▶ **PROBLEM TO WORK ON**
Would you restate, exactly as they appear, the lines from the one containing "1. make your" through the end of the data below?

----------

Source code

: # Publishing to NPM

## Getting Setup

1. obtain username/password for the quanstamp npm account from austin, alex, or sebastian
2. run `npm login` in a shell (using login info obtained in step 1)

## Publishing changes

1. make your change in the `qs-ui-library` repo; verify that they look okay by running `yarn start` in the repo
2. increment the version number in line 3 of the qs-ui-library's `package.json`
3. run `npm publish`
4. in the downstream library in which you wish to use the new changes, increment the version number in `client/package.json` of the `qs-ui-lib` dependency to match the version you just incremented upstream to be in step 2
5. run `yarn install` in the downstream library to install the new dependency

----------

▶ **ANSWER BELOW**
1. make your change in the `qs-ui-library` repo; verify that they look okay by running `yarn start` in the repo
2. increment the version number in line 3 of the qs-ui-library's `package.json`
3. run `npm publish`
4. in the downstream library in which you wish to use the new changes, increment the version number in `client/package.json` of the `qs-ui-lib` dependency to match the version you just incremented upstream to be in step 2
5. run `yarn install` in the downstream library to install the new dependency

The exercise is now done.